Regional breakdowns compare metrics across continents and markets, contrasting performance in regions represented by European Union, ASEAN, Mercosur, African Union, and Gulf Cooperation Council. Industry analyses assess sectors including online video for YouTube, e-commerce for Shopify merchants, finance for JPMorgan Chase, Goldman Sachs, and Visa Inc., gaming for Activision Blizzard and Electronic Arts, and cloud services by Amazon Web Services, Microsoft Azure, and Google Cloud. The report highlights regulatory and infrastructure influences, referencing initiatives like the Digital Single Market and projects by Chinese Ministry of Industry and Information Technology and India's National Optical Fibre Network.
Historical comparisons chart long-term shifts in broadband adoption exemplified by markets such as South Korea, Japan, Finland, Estonia, and Norway and rising capacities in India, Indonesia, Vietnam, Mexico, and Nigeria. The report traces the evolution of threats with historical incidents including the Mirai botnet attacks and campaigns attributed to actors discussed in relation to NATO cybersecurity dialogues and sanctions by bodies like the United Nations Security Council. It situates protocol transitions and infrastructure investment alongside milestones from ARPANET heritage to contemporary submarine cable projects such as Marea and FASTER.
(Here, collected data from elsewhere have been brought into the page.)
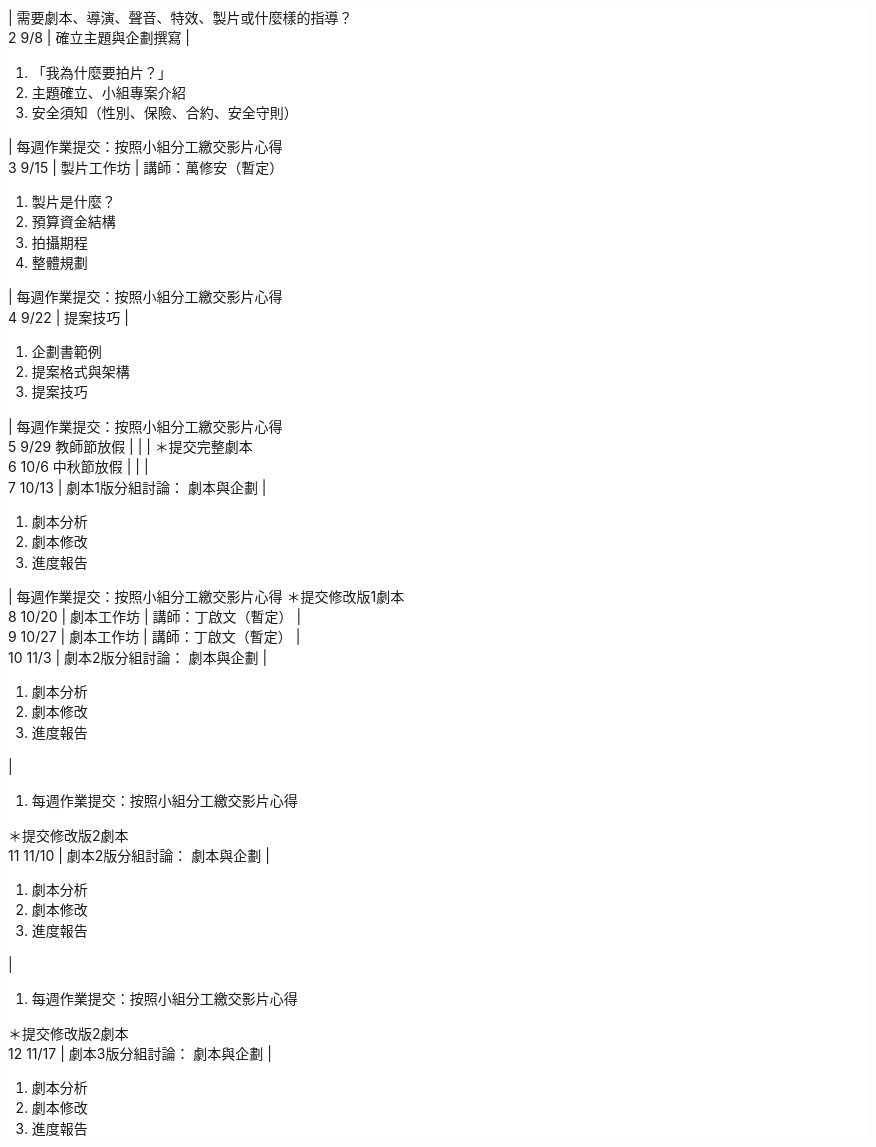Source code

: |  需要劇本、導演、聲音、特效、製片或什麼樣的指導？  
2 9/8 |  確立主題與企劃撰寫 | 
  1. 「我為什麼要拍片？」
  2. 主題確立、小組專案介紹
  3. 安全須知（性別、保險、合約、安全守則）

|  每週作業提交：按照小組分工繳交影片心得  
3 9/15 |  製片工作坊 |  講師：萬修安（暫定）
  1. 製片是什麼？
  2. 預算資金結構
  3. 拍攝期程
  4. 整體規劃

|  每週作業提交：按照小組分工繳交影片心得  
4 9/22 |  提案技巧 | 
  1. 企劃書範例
  2. 提案格式與架構
  3. 提案技巧

|  每週作業提交：按照小組分工繳交影片心得  
5 9/29 教師節放假 |  |  |  ＊提交完整劇本  
6 10/6 中秋節放假 |  |  |   
7 10/13 |  劇本1版分組討論： 劇本與企劃 | 
  1. 劇本分析
  2. 劇本修改
  3. 進度報告

|  每週作業提交：按照小組分工繳交影片心得 ＊提交修改版1劇本  
8 10/20 |  劇本工作坊 |  講師：丁啟文（暫定） |   
9 10/27 |  劇本工作坊 |  講師：丁啟文（暫定） |   
10 11/3 |  劇本2版分組討論： 劇本與企劃 | 
  1. 劇本分析
  2. 劇本修改
  3. 進度報告

| 
  1. 每週作業提交：按照小組分工繳交影片心得

＊提交修改版2劇本  
11 11/10 |  劇本2版分組討論： 劇本與企劃 | 
  1. 劇本分析
  2. 劇本修改
  3. 進度報告

| 
  1. 每週作業提交：按照小組分工繳交影片心得

＊提交修改版2劇本  
12 11/17 |  劇本3版分組討論： 劇本與企劃 | 
  1. 劇本分析
  2. 劇本修改
  3. 進度報告
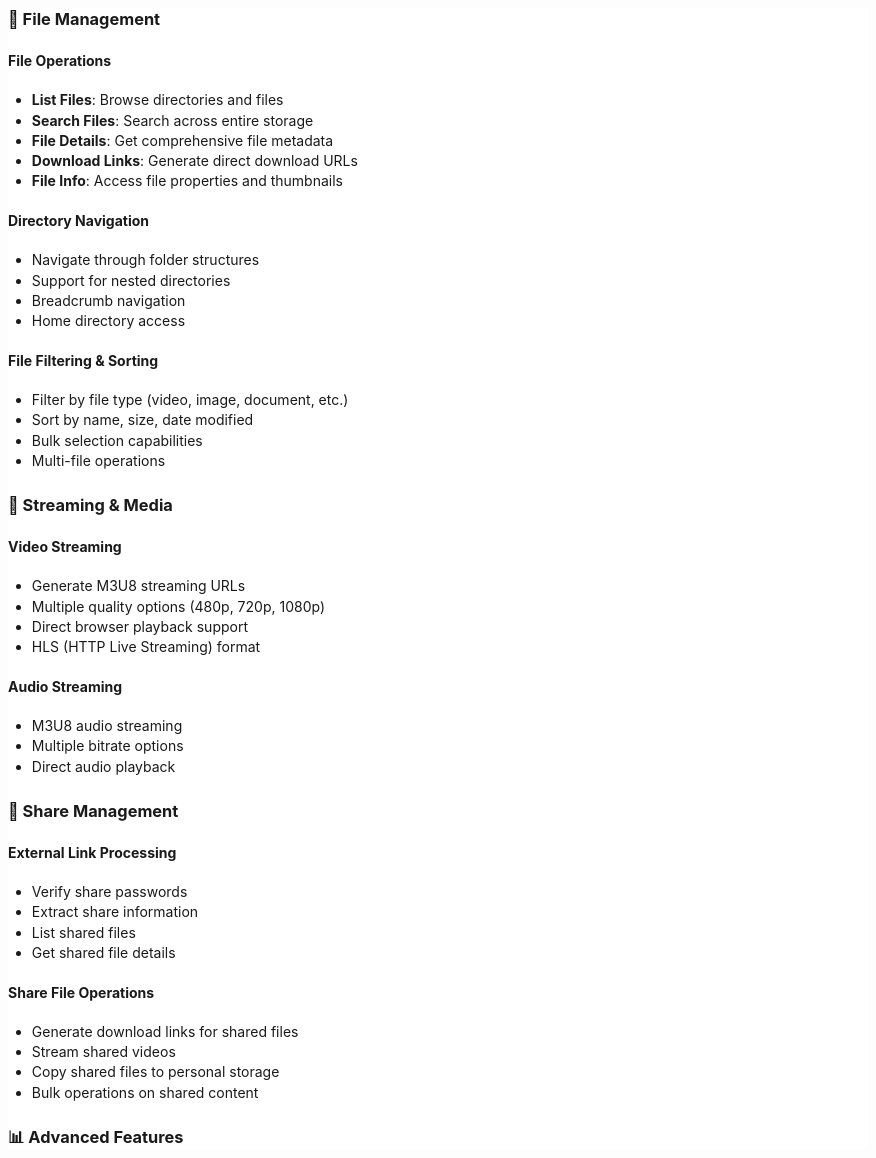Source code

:### 📁 File Management

#### File Operations
- **List Files**: Browse directories and files
- **Search Files**: Search across entire storage
- **File Details**: Get comprehensive file metadata
- **Download Links**: Generate direct download URLs
- **File Info**: Access file properties and thumbnails

#### Directory Navigation
- Navigate through folder structures
- Support for nested directories
- Breadcrumb navigation
- Home directory access

#### File Filtering & Sorting
- Filter by file type (video, image, document, etc.)
- Sort by name, size, date modified
- Bulk selection capabilities
- Multi-file operations

### 🎥 Streaming & Media

#### Video Streaming
- Generate M3U8 streaming URLs
- Multiple quality options (480p, 720p, 1080p)
- Direct browser playback support
- HLS (HTTP Live Streaming) format

#### Audio Streaming
- M3U8 audio streaming
- Multiple bitrate options
- Direct audio playback

### 🔗 Share Management

#### External Link Processing
- Verify share passwords
- Extract share information
- List shared files
- Get shared file details

#### Share File Operations
- Generate download links for shared files
- Stream shared videos
- Copy shared files to personal storage
- Bulk operations on shared content

### 📊 Advanced Features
Critiques of the report address representativeness because Akamai's dataset stems from its commercial footprint, prompting comparisons to datasets from RIPE NCC and academic measurement platforms like CAIDA and Measurement Lab. Analysts at institutions including Brookings Institution, Chatham House, and Center for Strategic and International Studies note potential biases in geographic sampling and inferences about end-user experience versus server-side metrics. Limitations also include challenges in attributing attacks to specific actors discussed in reports by Europol, FBI, and Interpol, and in reconciling proprietary telemetry with open measurements promoted by Open Observatory of Network Interference.